Plain water can get boring, but alternatives such as coconut water and sports drinks are expensive. Infusions give water a touch of flavor, making it exciting to the palate and encouraging hydration. Each liter only uses a few low-cost ingredients. And why stick with the usual cucumbers and oranges? For anyone who lives in an area with evergreen trees, it doesn't cost a thing to pluck some branches to make pine-flavored water. It pairs well with smoked meats and other strong flavors.
All too often kids take a few bites of a meal or snack before declaring they are full. Rather than waste food by tossing leftovers in the trash, simply snap a lid on top of the plate so the meal doesn't take on off flavors in the fridge.
Related: 10 Ways to Waste Less Food (and Money!)
As simple as it is to pick up a bottle of salad dressing or a carton of chicken stock at the store, it's almost as easy -- and cheaper -- to make it at home. To make hummus, for example, toss chickpeas, olive oil, and a few other basic ingredients into a food processor, and it's ready to eat.
Everyone knows to buy certain foods in bulk and freeze the excess to save money, but think beyond chicken breasts. When staples like butter go on sale, grab extra for freezing. Individually wrapped sticks can go straight into the freezer and keep for up to six months before thawing in the fridge. Bread and berries stay fresh for up to one year, milk for three months, and fresh orange juice for four.
Fresh herbs often come in larger quantities than a cook can use before they go bad. Instead of letting the unused portions go to waste, chop up leftover herbs, measure into ice cube trays with water, and freeze. Toss a few cubes into soups and stews or mix with butter for sautéing vegetables and meats.
Anyone who has ever made guacamole knows the unappetizing gray color it takes on shortly after it's been made. The sight can be especially hard to stomach given the high price of avocados. Slow down the oxidation process by adding the avocado pit to the guacamole. This trick won't keep it fresh forever, but the guacamole should stay green for hours longer, which is especially helpful when taking the dish to a party. Have leftover avocado? Store it with a slice of onion to keep it fresh longer.

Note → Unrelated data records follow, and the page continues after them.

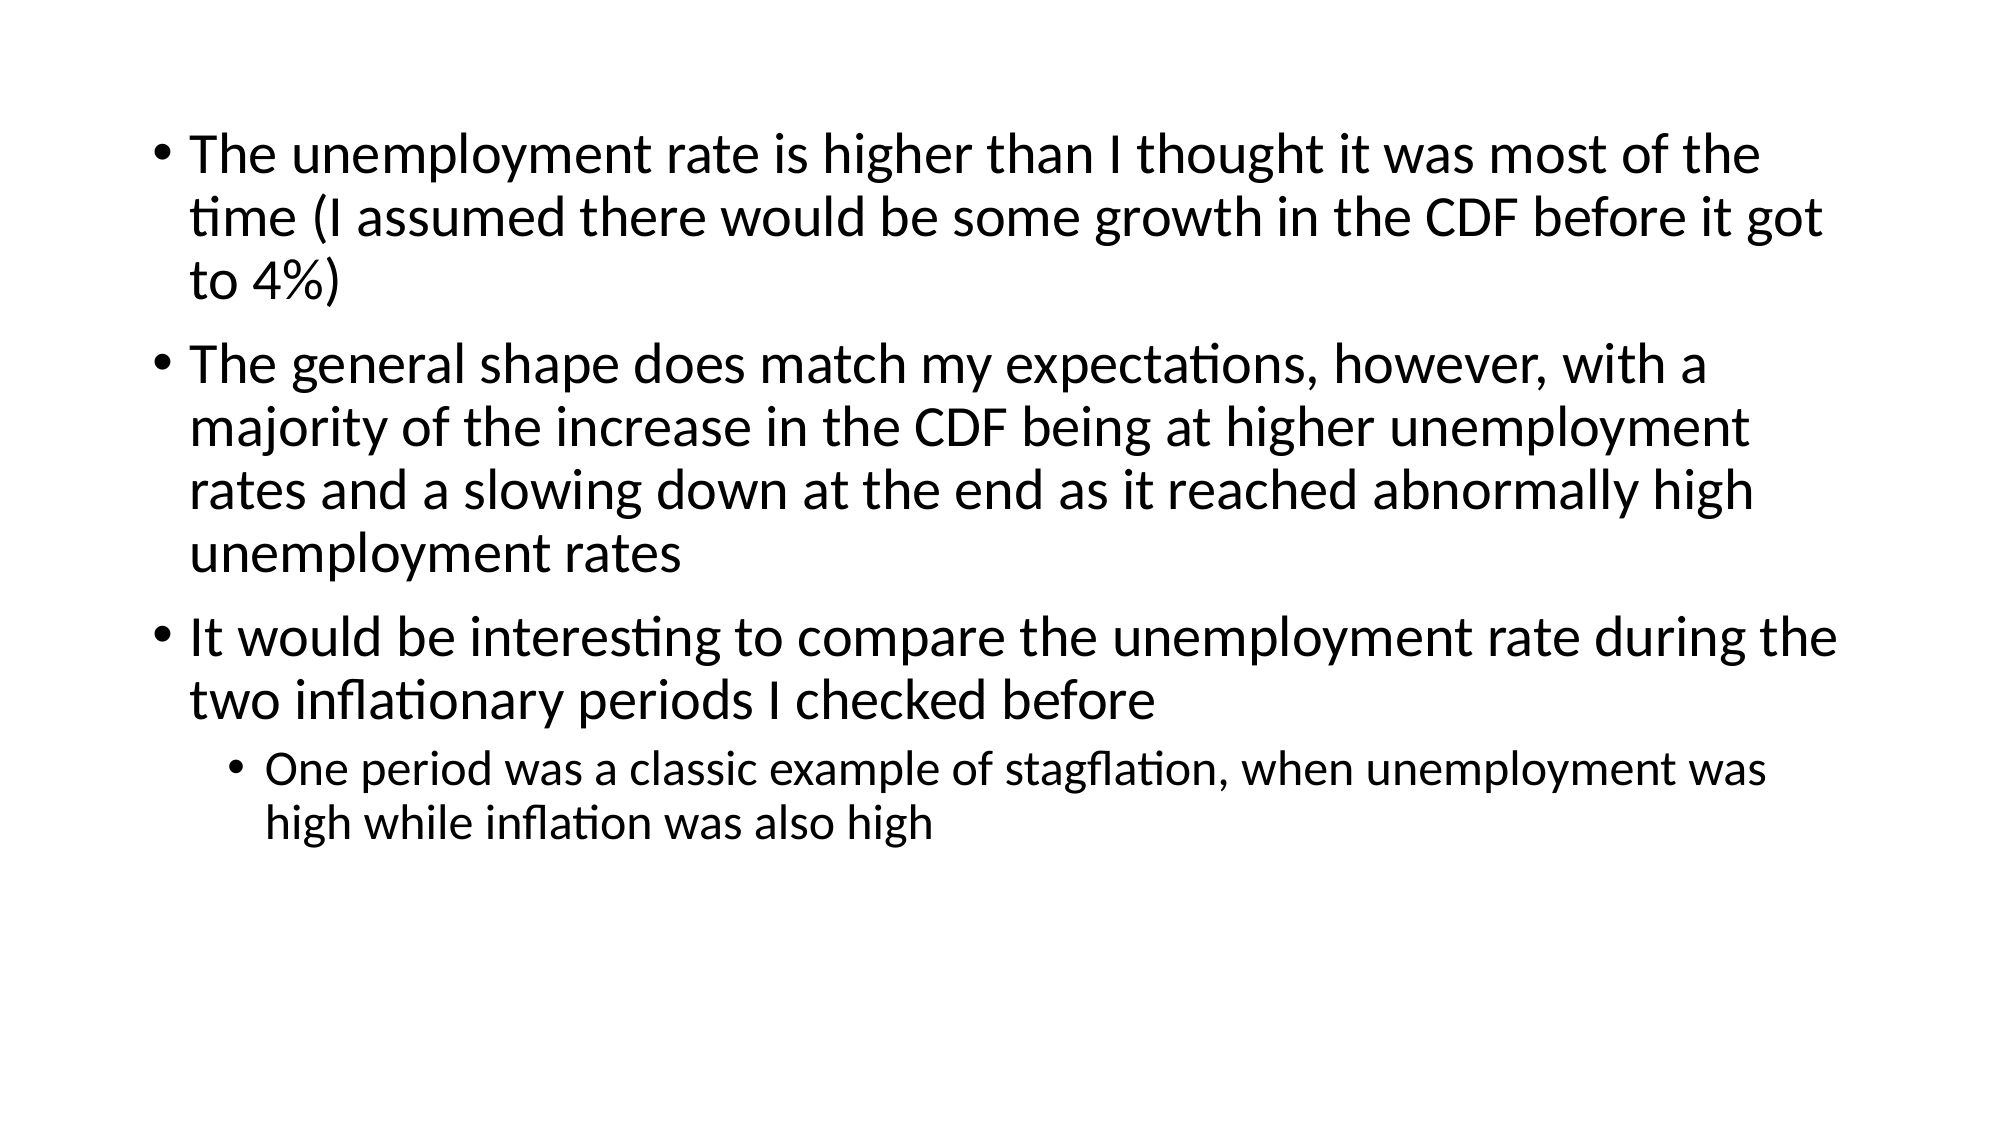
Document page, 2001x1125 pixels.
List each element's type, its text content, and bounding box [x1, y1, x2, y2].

list The unemployment rate is higher than I thought it was most of the time (I assumed there would be some growth in the CDF before it got to 4%) The general shape does match my expectations, however, with a majority of the increase in the CDF being at higher unemployment rates and a slowing down at the end as it reached abnormally high unemployment rates It would be interesting to compare the unemployment rate during the two inflationary periods I checked before One period was a classic example of stagflation, when unemployment was high while inflation was also high [137, 116, 1863, 1014]
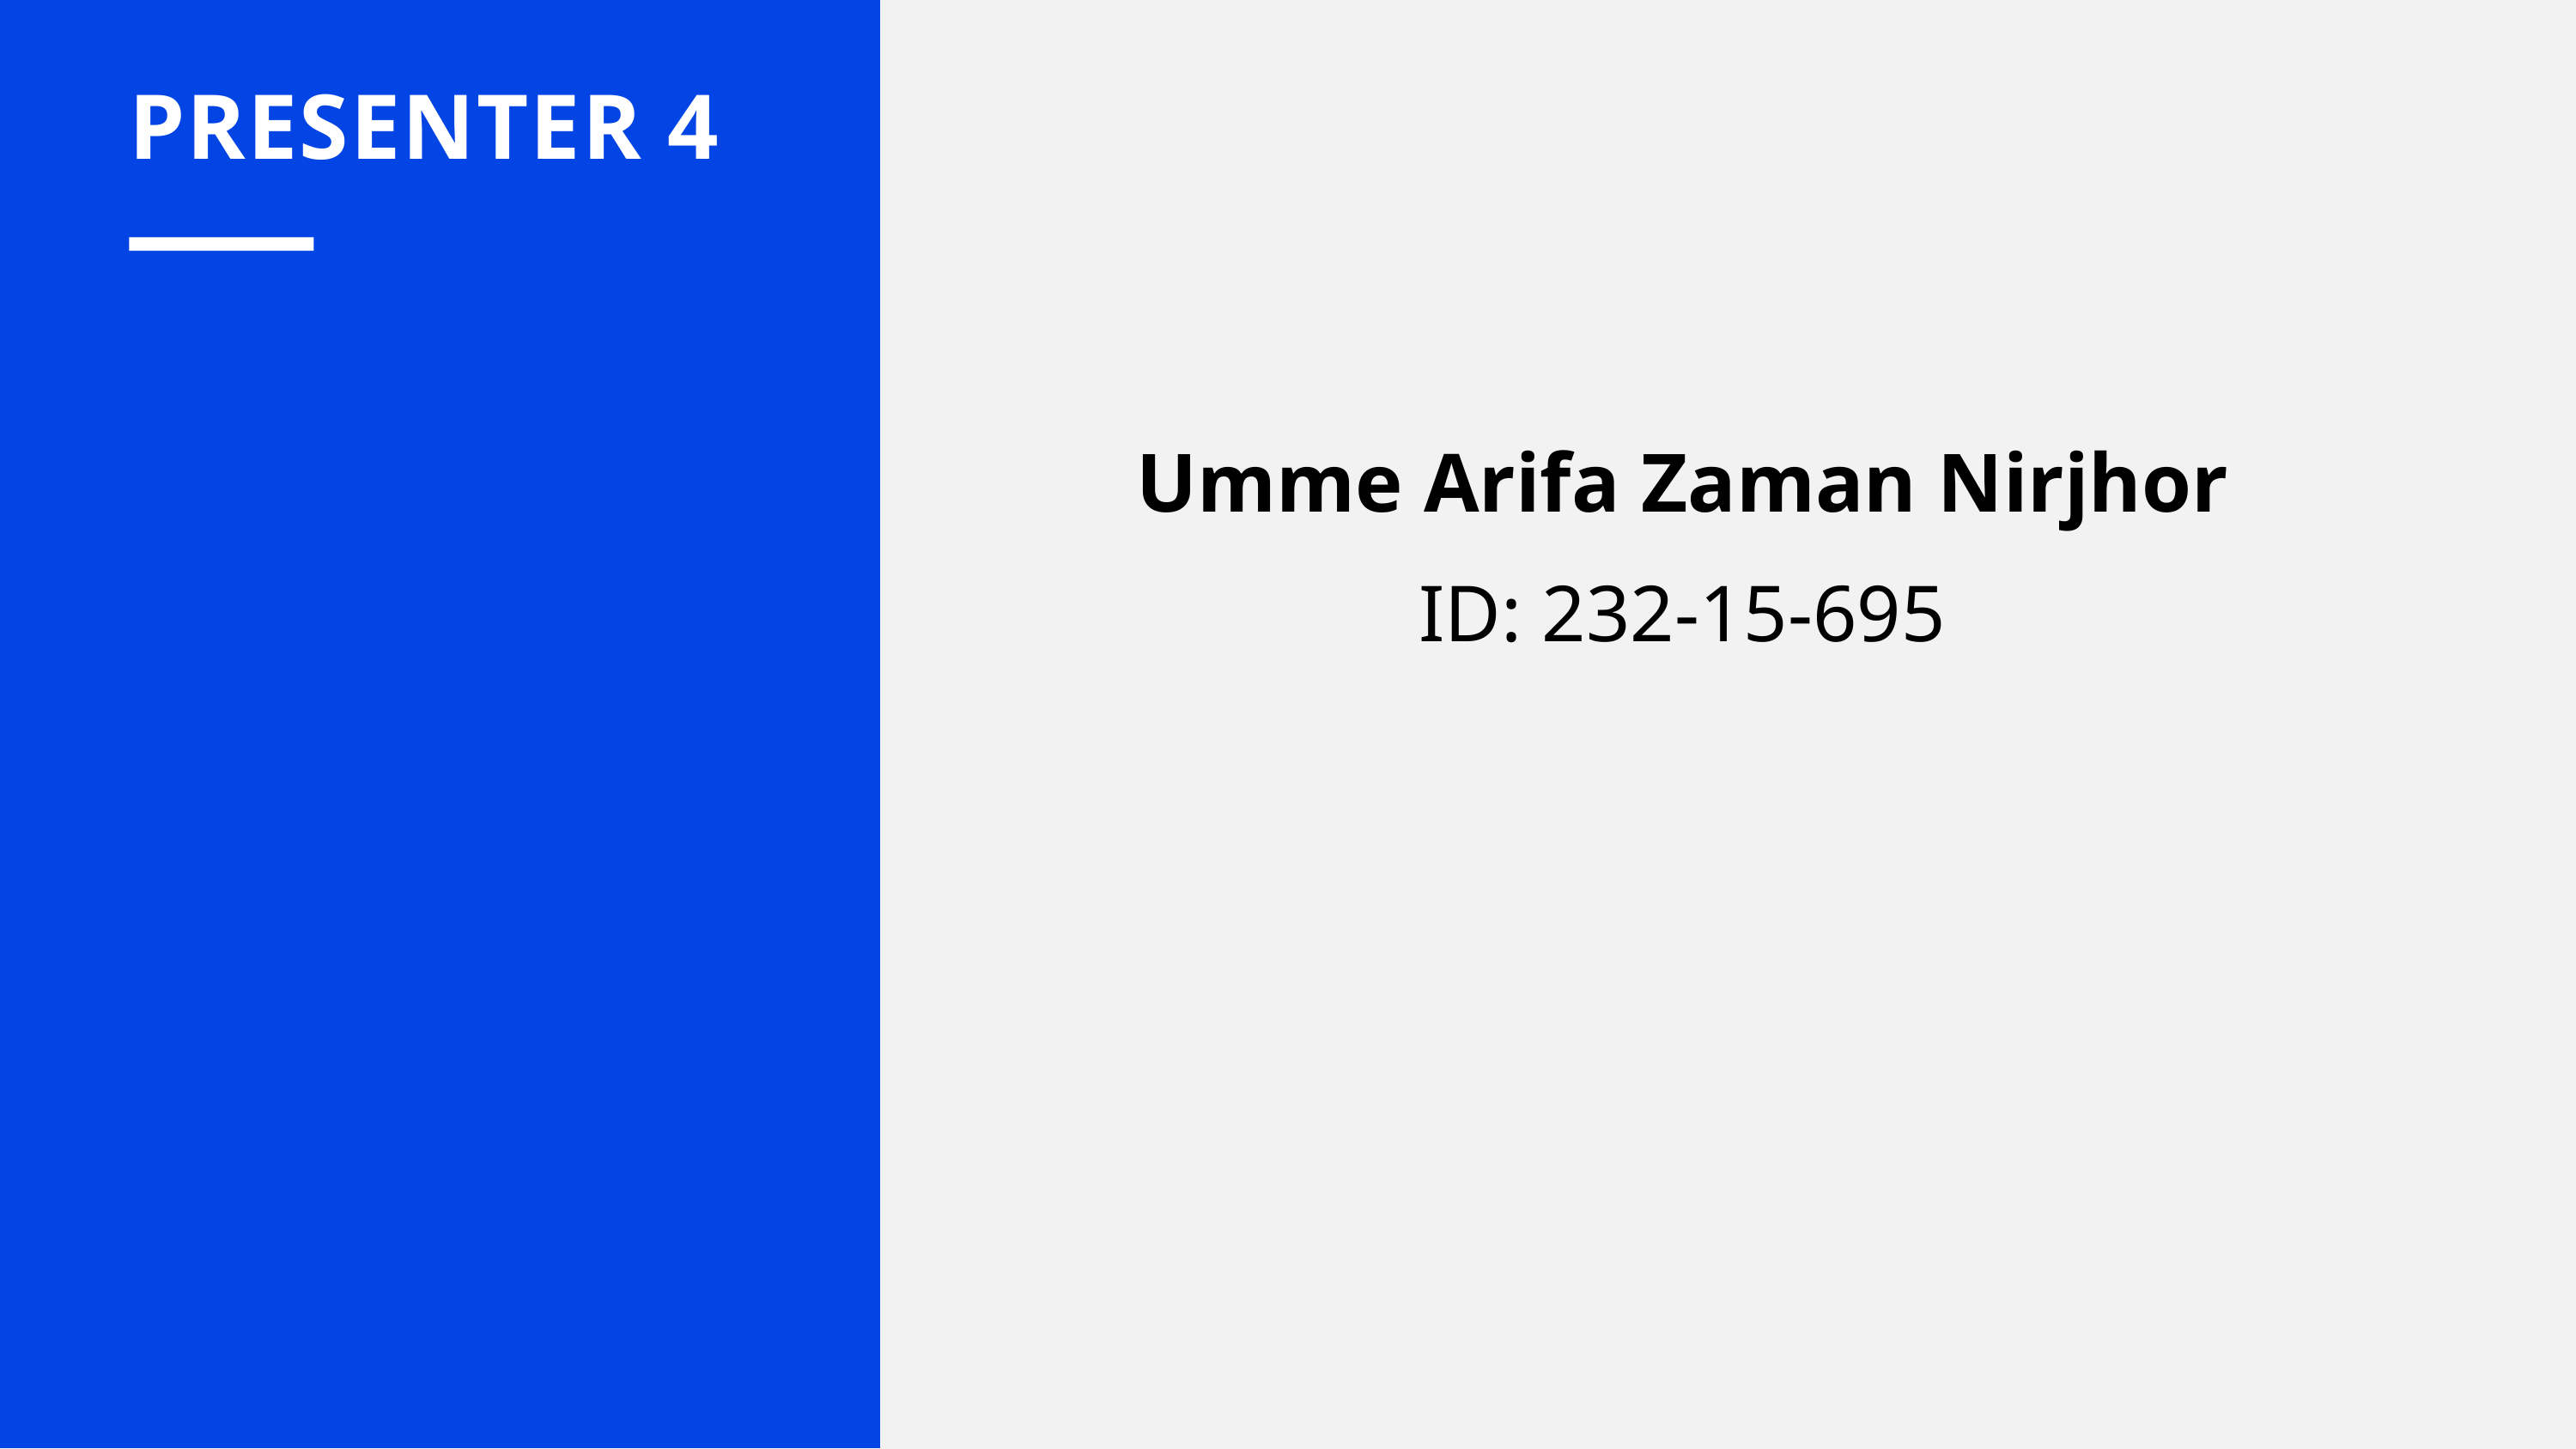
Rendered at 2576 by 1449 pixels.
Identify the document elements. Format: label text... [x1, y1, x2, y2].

text_box ID: 232-15-695 [1209, 549, 2155, 658]
text_box Umme Arifa Zaman Nirjhor [1028, 415, 2336, 529]
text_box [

Looking for a cheap cut of meat? Pork shoulder often goes on sale for less than $2 a pound and can even be found for less than $1 on a lucky day. An average-size, 6- or 7-pound pork shoulder feeds at least eight people, so a crowd can eat very well for less than $15. Pork shoulder recipes tend to have long cooking times that require the oven to be on for many hours, so winter is the perfect time to try this flavorful cut.
If your potatoes have "eyes" or seem less than fresh, consider putting them in the ground. Grow potatoes indoors in winter if you live in a cold climate, then plant outdoors in spring. Herbs can be placed in water until roots grow and potted for the rest of the season.
Sales at many grocery stores require membership in a free loyalty program. When out of town or shopping at a unfamiliar chain, don't forgo valuable discounts because you don't want to bother with the paperwork. Just ask the cashier to swipe a store card to apply any available discounts, or let you fill out the forms later. Many checkers are happy to comply with such requests.